> About this exercise
Please list everything the speaker in the sermon excerpt below says they had seen pictures of before going out to Africa.

> Excerpted passage
Why do I ask these questions
How come I have these doubts
Cause I find every situation
It always seems to have
It's way of working out

But it's in between the start and end
I find myself once again
Questioning this place
Calling out your name

Sunday, 2 September 2007

revival hymn



Transcript can be found here.

This touches me every time I see it. This part in particular was the clincher for me:


Christianity says... "The end of all being is the glory of God."
Humanism says, "The end of all being is the happiness of man."

This is the betrayal of the ages!!

And it's the betrayal in which we live and I don't see how God can revive it!
Until we come back to Christianity.

Isn't man happy?
And God intends to make you happy. But as a by-product and not a prime product.

Now I ask you, what is the philosophy of mission? What is the philosophy of evangelism? What is the philosophy of a Christian? If you’ll ask me why I went to Africa, I’ll tell you I went primarily, to improve on the justice of God. I didn’t think it was right for anybody to go to hell without a chance to be saved. And so I went to give poor sinners a chance to go to Heaven.

Now, I hadn’t put it in so many words. But if you’ll analyze what I just told you, do you know what it is? It’s humanism. But I was simply using the provisions of Jesus Christ as a means to improve upon human conditions of suffering and misery.

And when I got to Africa, I discovered that they weren’t poor, ignorant, little heathen running around in the woods, waiting for, looking for someone to tell them how to go to Heaven. That they were monsters of iniquity. They were living in utter and total defiance, of far more knowledge of God than I ever dreamed they had. They deserved hell because they utterly refused to walk in the light of their conscience and the light of the law written upon their heart and the testimony of nature and the truth they knew.

And when I found that out, I assure you, I was so angry with God that one occasion in prayer, I told him that it was a mighty, little thing He’d done, sending me out there to reach these people that were waiting to be told how to go to Heaven and when I got there I found out they knew about Heaven, didn’t wanna go there. And they loved their sin and wanted to stay in it.

I went out there motivated by humanism. I’d seen pictures of lepers. I’d seen pictures of ulcers. I’d seen pictures of native funerals. And I didn’t want my fellow human beings to suffer in hell eternally, after such a miserable existence on earth. But it was there in Africa that God began to tear through the overlay of this humanism.

And it was that day in my bedroom, with the door locked, that I wrestled with God. For here was... I was coming to grips with the fact that the people I thought were ignorant and wanted to know how to go to Heaven, and were saying "someone come and teach us" actually didn’t wanna take time to talk with me or anybody else. They had no interest in the bible and no interest in Christ. And they loved their sin and wanted to continue in it. And I was to the place at that time where I felt the whole thing was a sham and a mockery and I’d been sold a bill of goods. And I wanted to come home.

And there alone in my bedroom as I faced God honestly with what my heart felt, it seemed to me I heard Him say, "Yes, will not the Judge of all the earth do right? The heathen are lost and they’re going to go to hell not because they haven’t heard the gospel. They’re going to go to hell because they are sinners who loved... their ..sin.. and because they deserved hell. But, I didn’t send you out there for them, I didn't send you out there for their sakes."

And I heard as clearly as I’ve ever heard though it wasn’t with physical voice but it was the echo of truth of the ages finding its way into an open heart. I heard God say to my heart that day something like this:

"I didn’t send you to Africa for the sake of the heathen. I sent you to Africa for My sake. They deserved hell but I love them and I endured the agonies of hell for them. I didn’t send you out there for them. I sent you out there for Me. Do I not deserve the reward of My suffering? Don't I deserve those for whom I died?"

And it reversed it all. It changed it all and righted it all. And I wasn't any longer working for my cup and ten shekels and a shirt but I was serving the living God.

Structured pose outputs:
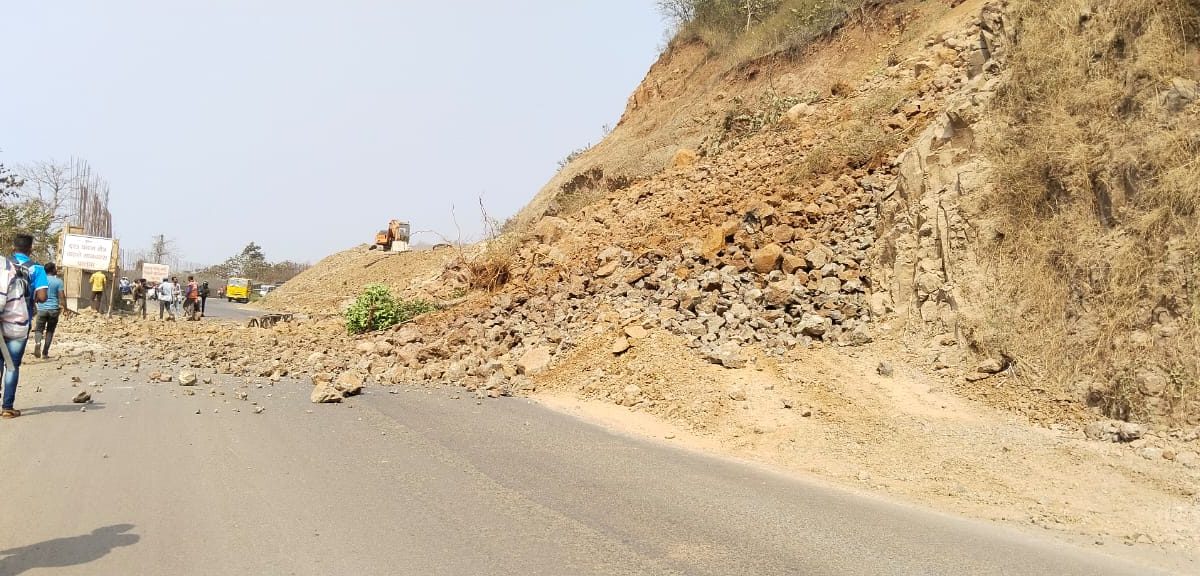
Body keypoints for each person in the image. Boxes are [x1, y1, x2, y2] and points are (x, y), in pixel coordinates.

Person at [2, 234, 48, 419]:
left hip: (0, 319)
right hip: (19, 323)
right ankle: (7, 407)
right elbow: (43, 296)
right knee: (12, 365)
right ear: (30, 249)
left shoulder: (3, 265)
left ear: (13, 247)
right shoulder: (37, 268)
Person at [32, 262, 65, 359]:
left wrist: (34, 305)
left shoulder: (40, 280)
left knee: (39, 329)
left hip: (41, 308)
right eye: (55, 268)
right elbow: (62, 296)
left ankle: (38, 342)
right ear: (52, 270)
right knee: (50, 331)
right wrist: (65, 308)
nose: (56, 270)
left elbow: (36, 294)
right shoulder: (58, 281)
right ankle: (45, 353)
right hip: (54, 309)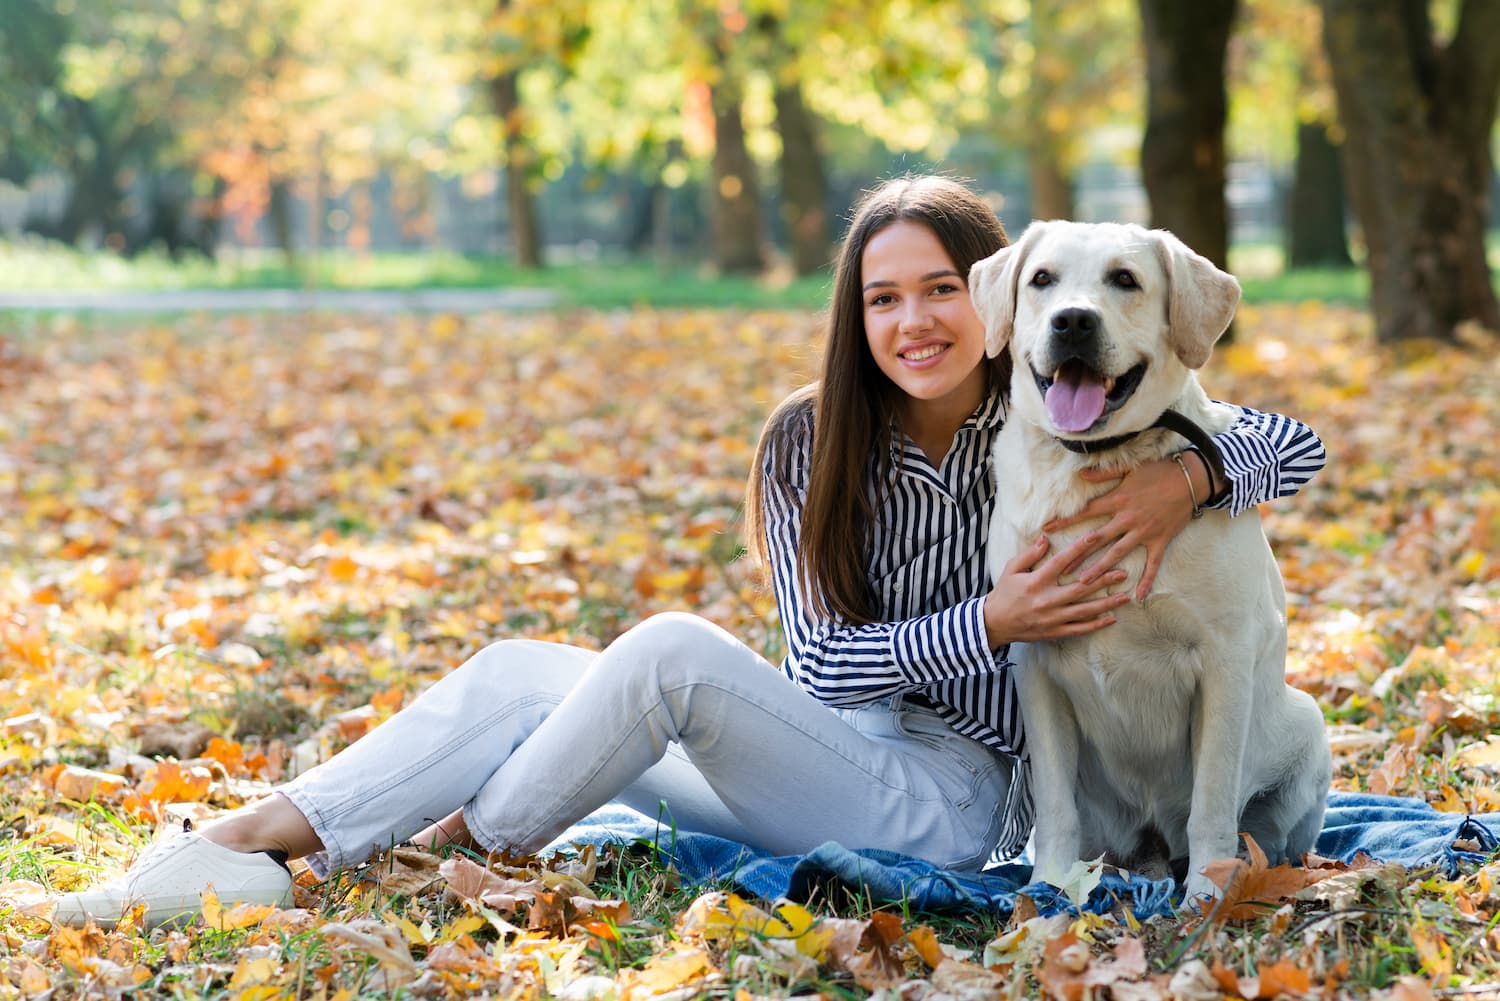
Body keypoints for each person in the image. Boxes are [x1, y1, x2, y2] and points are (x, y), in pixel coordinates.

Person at [54, 176, 1325, 928]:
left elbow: (1293, 443)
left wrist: (1190, 476)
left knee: (662, 651)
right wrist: (993, 617)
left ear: (984, 302)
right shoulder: (809, 443)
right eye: (885, 297)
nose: (917, 319)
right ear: (860, 315)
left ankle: (432, 854)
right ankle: (236, 847)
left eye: (941, 288)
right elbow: (824, 670)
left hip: (966, 801)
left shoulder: (1062, 412)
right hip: (833, 747)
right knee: (511, 668)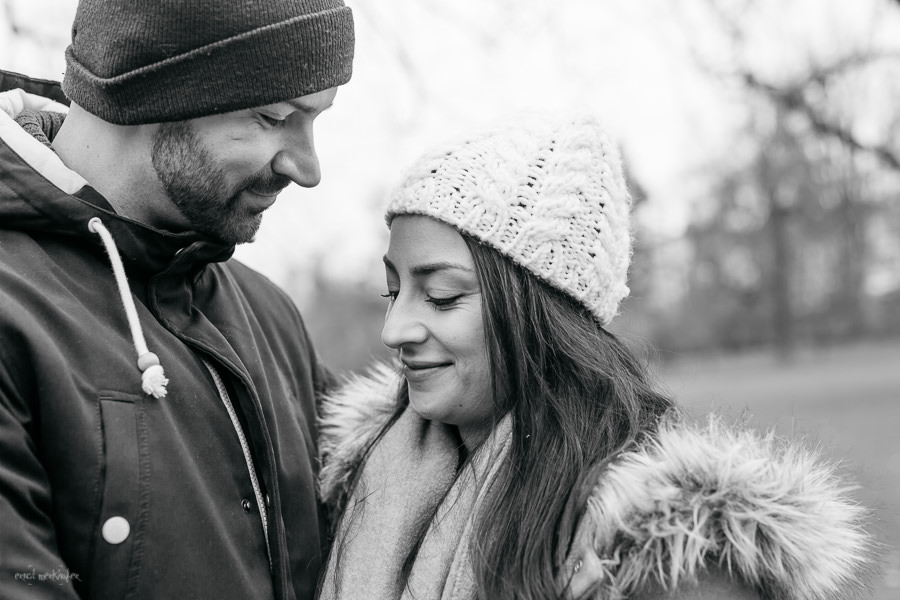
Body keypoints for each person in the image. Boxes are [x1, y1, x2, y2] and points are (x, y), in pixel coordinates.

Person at [315, 116, 873, 599]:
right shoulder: (362, 484)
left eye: (442, 297)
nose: (395, 330)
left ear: (541, 316)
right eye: (393, 292)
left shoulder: (658, 557)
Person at [0, 0, 353, 598]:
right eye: (272, 117)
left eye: (314, 120)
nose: (307, 167)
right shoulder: (13, 308)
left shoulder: (269, 315)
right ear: (149, 93)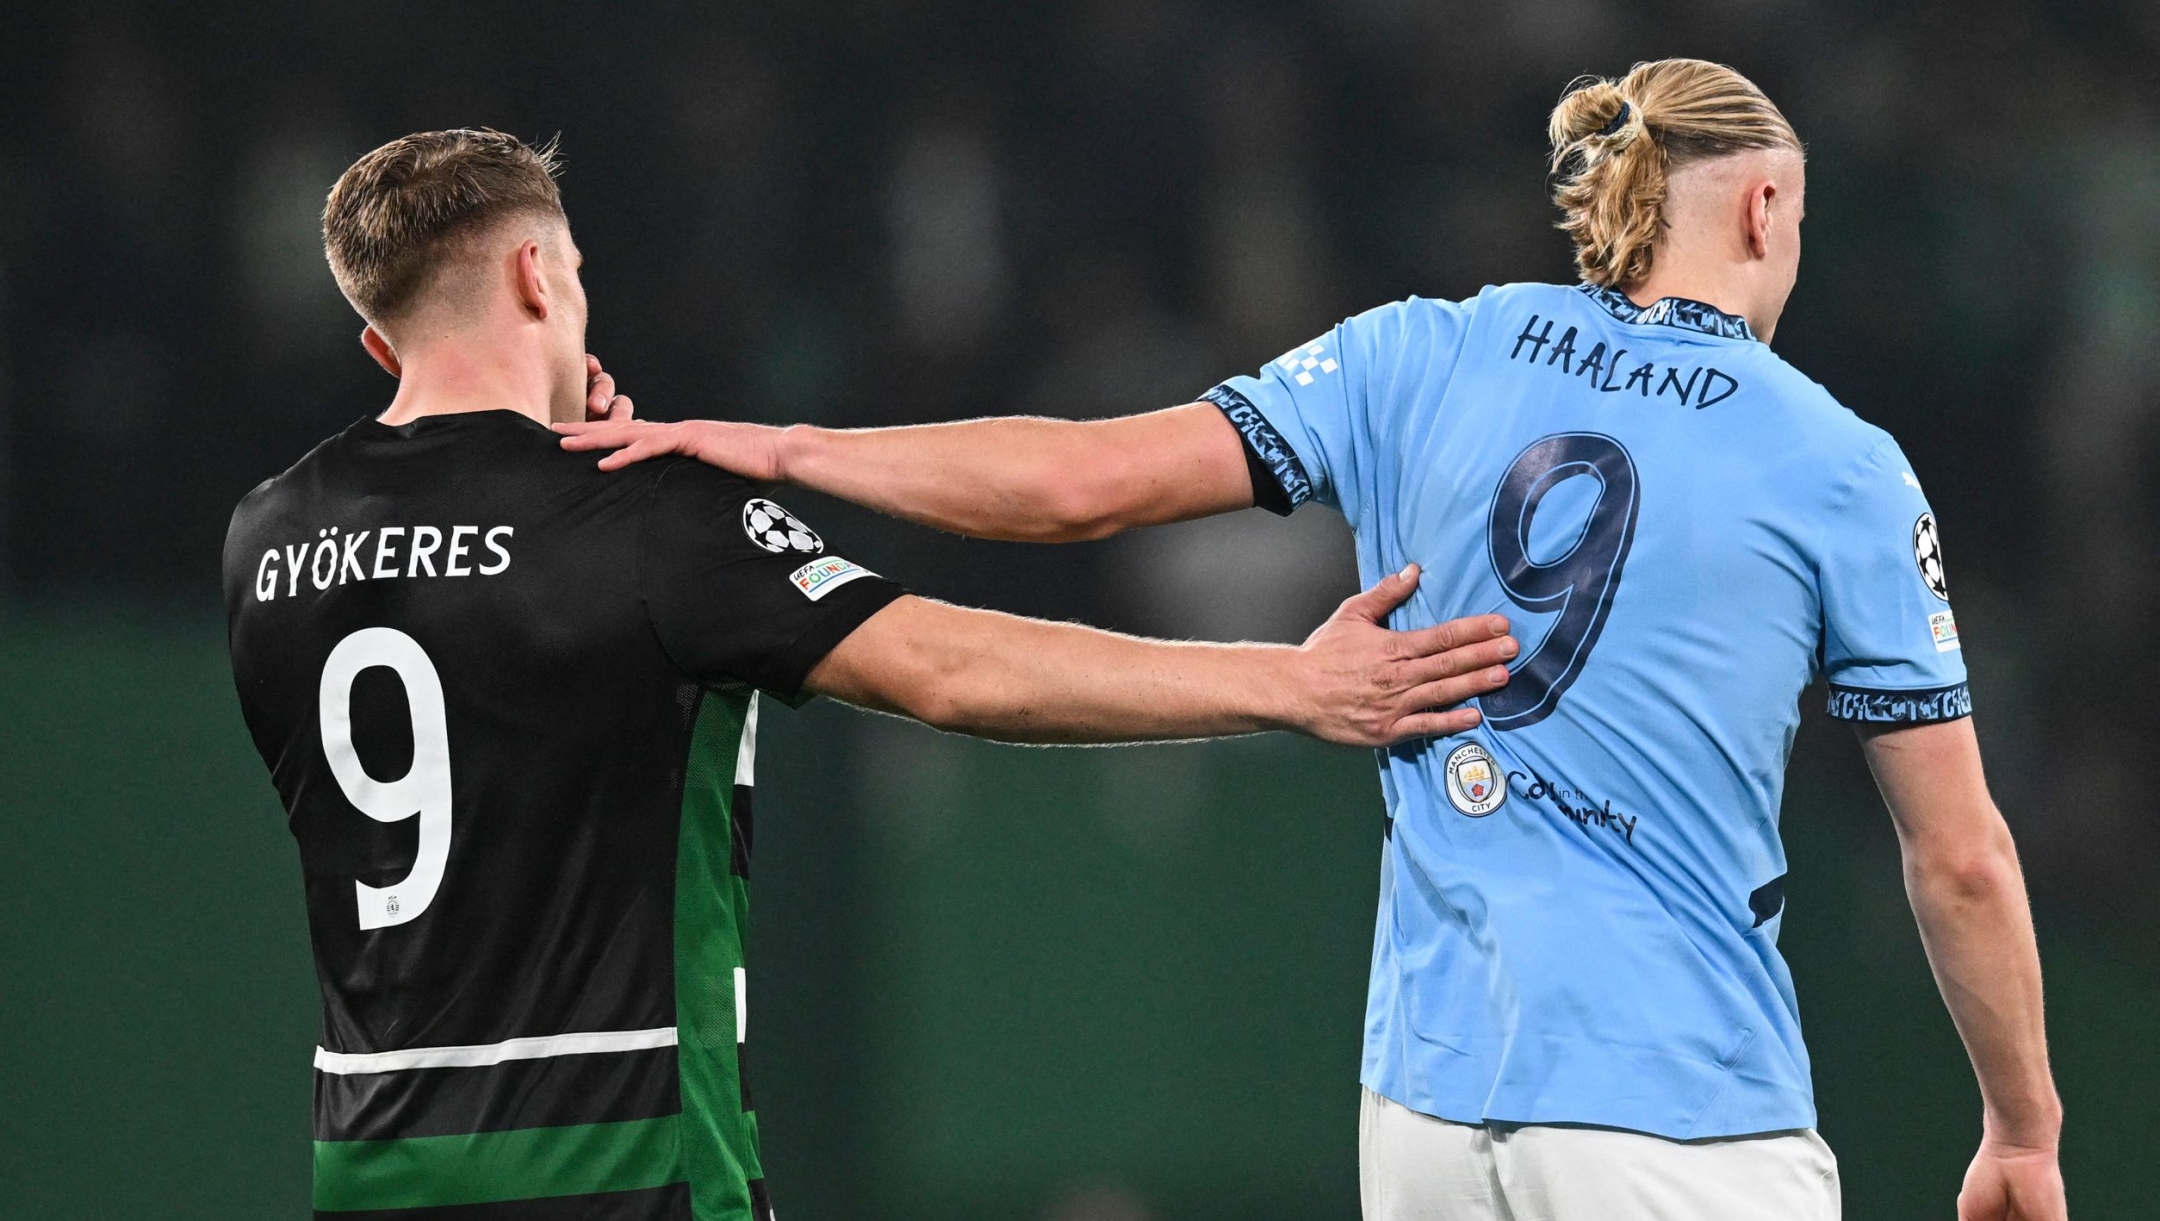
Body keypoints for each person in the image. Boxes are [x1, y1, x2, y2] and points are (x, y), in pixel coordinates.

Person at [560, 61, 2067, 1221]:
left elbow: (1079, 482)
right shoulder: (1839, 461)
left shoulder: (1425, 345)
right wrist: (2021, 1126)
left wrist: (786, 445)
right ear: (1764, 205)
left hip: (1421, 1109)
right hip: (1678, 1104)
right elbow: (1958, 856)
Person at [221, 129, 1521, 1221]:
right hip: (622, 1158)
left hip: (371, 1160)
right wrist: (1287, 682)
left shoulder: (268, 536)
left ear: (380, 344)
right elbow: (950, 671)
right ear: (536, 274)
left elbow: (488, 645)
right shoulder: (647, 524)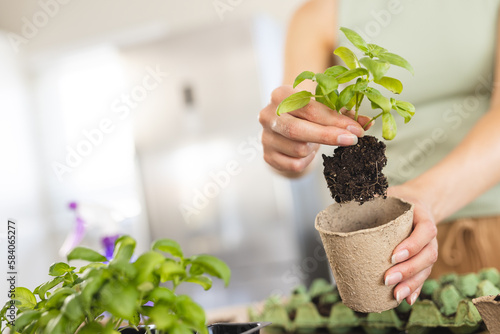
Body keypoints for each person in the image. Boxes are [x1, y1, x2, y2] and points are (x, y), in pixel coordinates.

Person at [259, 0, 500, 306]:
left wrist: (422, 199)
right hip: (385, 243)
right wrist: (288, 143)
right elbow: (297, 122)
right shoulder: (317, 14)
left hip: (490, 226)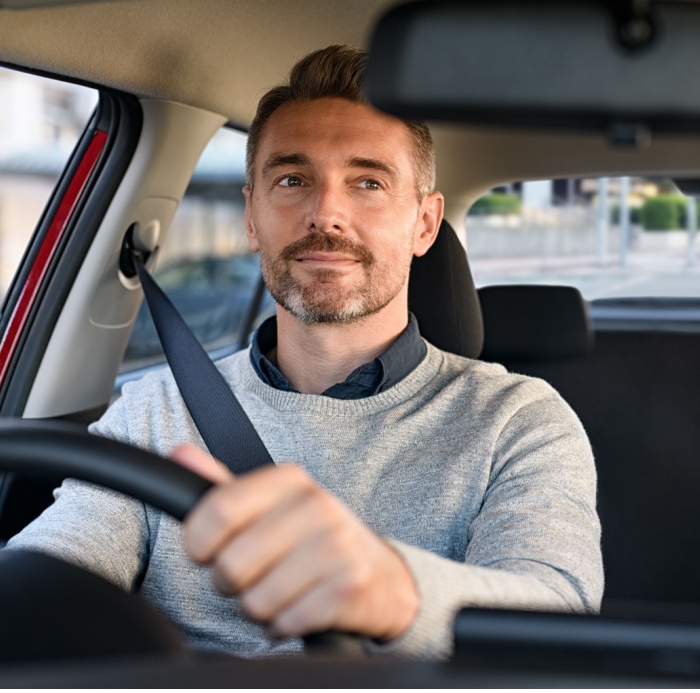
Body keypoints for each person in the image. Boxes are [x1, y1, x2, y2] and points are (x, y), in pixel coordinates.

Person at [7, 45, 603, 660]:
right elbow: (49, 573)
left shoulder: (518, 418)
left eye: (368, 182)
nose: (327, 214)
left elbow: (556, 610)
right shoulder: (153, 410)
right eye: (293, 180)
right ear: (252, 216)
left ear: (424, 225)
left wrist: (391, 588)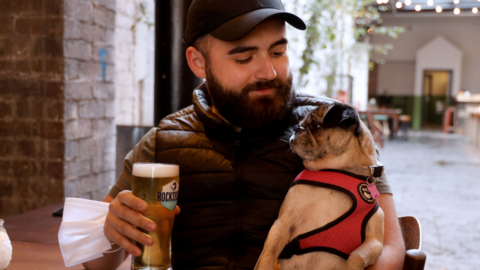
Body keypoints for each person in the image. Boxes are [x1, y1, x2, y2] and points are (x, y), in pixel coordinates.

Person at [83, 0, 405, 269]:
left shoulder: (332, 129)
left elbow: (390, 248)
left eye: (278, 52)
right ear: (198, 62)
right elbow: (97, 263)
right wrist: (110, 233)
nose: (268, 71)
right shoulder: (163, 142)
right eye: (244, 57)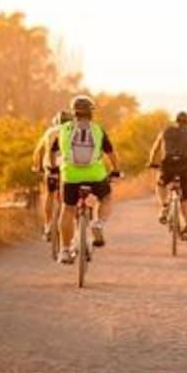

> Written solution
- Lepers
- Ulcers
- Native funerals